> Text segment
════════

For the record, I still stand by Levi (1967b, 1969) adjusted to accommodate my adopting a clear commitment to full belief as the standard for serious possibility as explaining acceptance as evidence. R.C. Jeffrey’s alleged refutation of my views in (Jeffrey, 1970) seems to me to concede the main points I was making and illustrating in the examples I discussed that he so roundly criticized. As Jeffrey writes: “To judge the soundness of a shift from p to p’ we must not only look at the two belief functions and their differences; we must also inquire into the forces which prompted the change – the dynamics of the change (Jeffrey 1970, p. 178). I take it that to judge a change sound, one would need to know the forces that prompt the change. But to ascertain this, one would have to acquire full beliefs. And this undercuts the probabilist program that Jeffrey was promoting. It seems to me that Spohn has to address a similar issue.

════════

> Information
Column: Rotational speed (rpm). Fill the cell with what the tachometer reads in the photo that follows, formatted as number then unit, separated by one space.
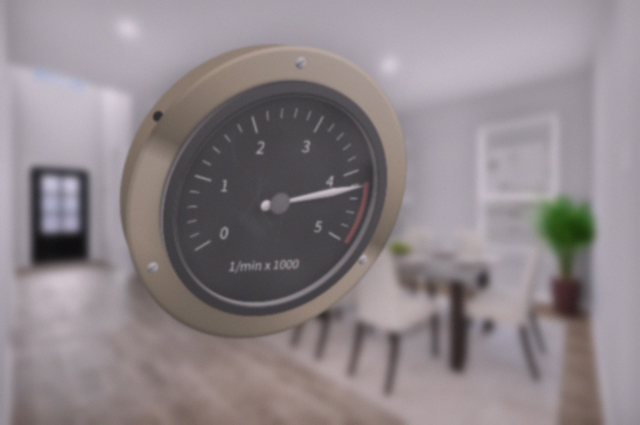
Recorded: 4200 rpm
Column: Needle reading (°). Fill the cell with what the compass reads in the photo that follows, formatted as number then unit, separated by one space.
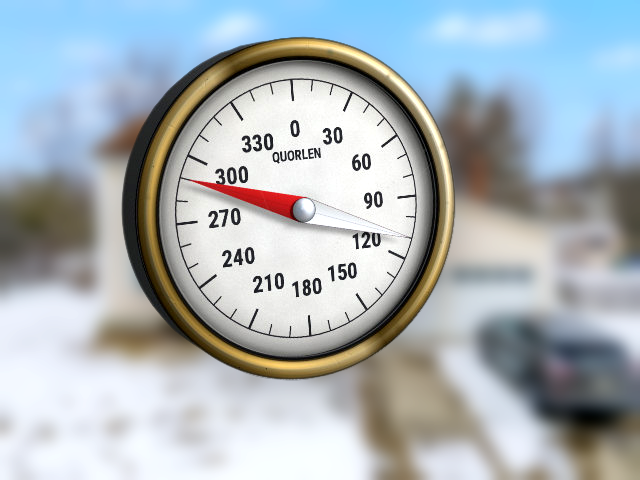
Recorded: 290 °
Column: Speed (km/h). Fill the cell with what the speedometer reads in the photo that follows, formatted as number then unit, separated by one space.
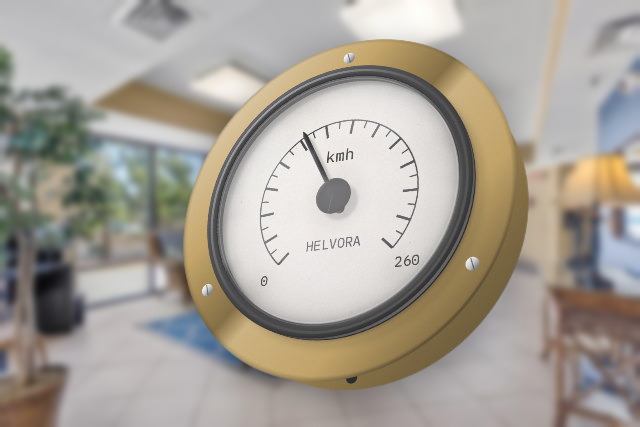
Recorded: 105 km/h
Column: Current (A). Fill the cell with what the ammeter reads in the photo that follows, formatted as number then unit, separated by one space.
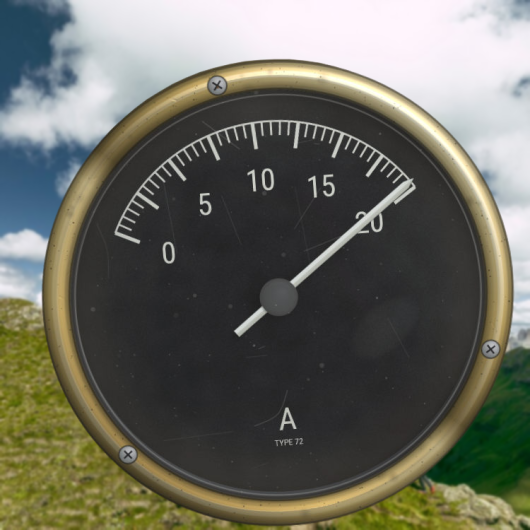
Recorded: 19.5 A
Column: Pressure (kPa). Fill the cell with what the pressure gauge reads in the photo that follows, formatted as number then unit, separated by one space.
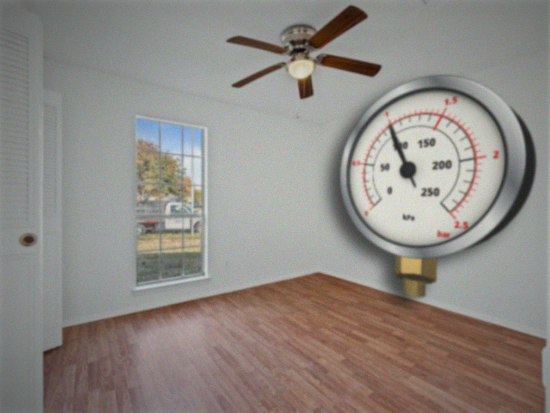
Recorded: 100 kPa
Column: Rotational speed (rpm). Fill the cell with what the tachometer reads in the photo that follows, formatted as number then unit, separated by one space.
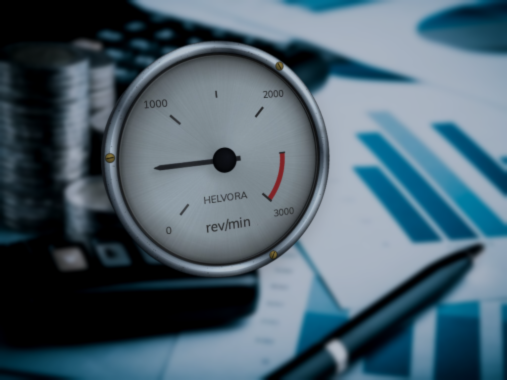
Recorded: 500 rpm
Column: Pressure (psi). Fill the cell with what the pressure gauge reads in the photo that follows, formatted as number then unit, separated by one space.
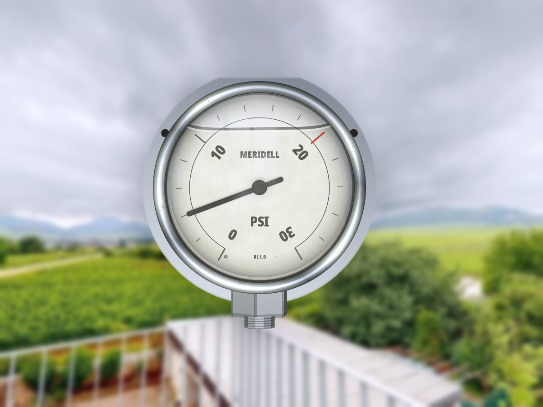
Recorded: 4 psi
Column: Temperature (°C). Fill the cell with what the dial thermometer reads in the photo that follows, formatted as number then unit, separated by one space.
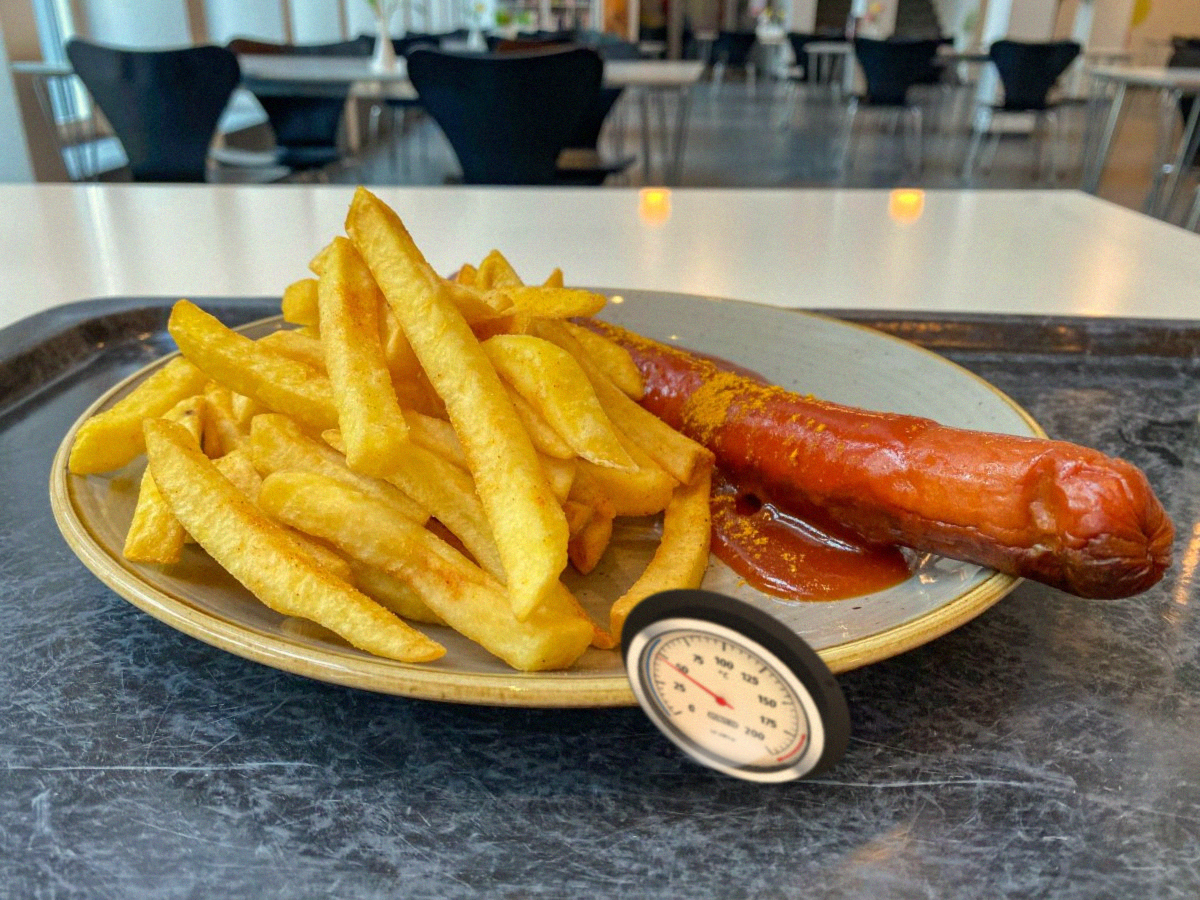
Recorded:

════════

> Exercise instructions
1/ Could you rewrite the records, beginning at the line that has "Column: Temperature (°C)." and stopping after the end of the records, so that "dial thermometer" becomes "digital thermometer" and nothing else changes? Leave the pictures out of your answer.
2/ How would you extend the passage on Jeffrey's criticism of Levi's account of acceptance and full belief, starting from where it stops?

> Answers to the tasks
1/
Column: Temperature (°C). Fill the cell with what the digital thermometer reads in the photo that follows, formatted as number then unit, separated by one space.
Recorded:

2/
- 10.
Prominent among them is L.J. Cohen’s distinction between belief and acceptance that focuses attention on belief as a disposition to what I should call a fit of doxastic conviction and acceptance as a decision (Cohen 1992). The distinction he makes may be compared to the distinction I draw between beliefs as performances and beliefs as commitments. That is to say, some of the concerns Cohen has in making the distinction are common to my concerns in adopting the contrast I propose. These concerns are not directly relevant to the discussion in section 3.
- 11.
Erik Olsson (2003) rightly objected that X cannot evaluate the informational values of the three options and take the decision between (1), (2) and (3) in the state of inconsistent conflict K⊥ that results after the recalcitrant experience takes place. For this reason, I suggested (2003) that X anticipate the serious possibility of such conflict by providing a procedure for handling such issues before they arise.
- 12.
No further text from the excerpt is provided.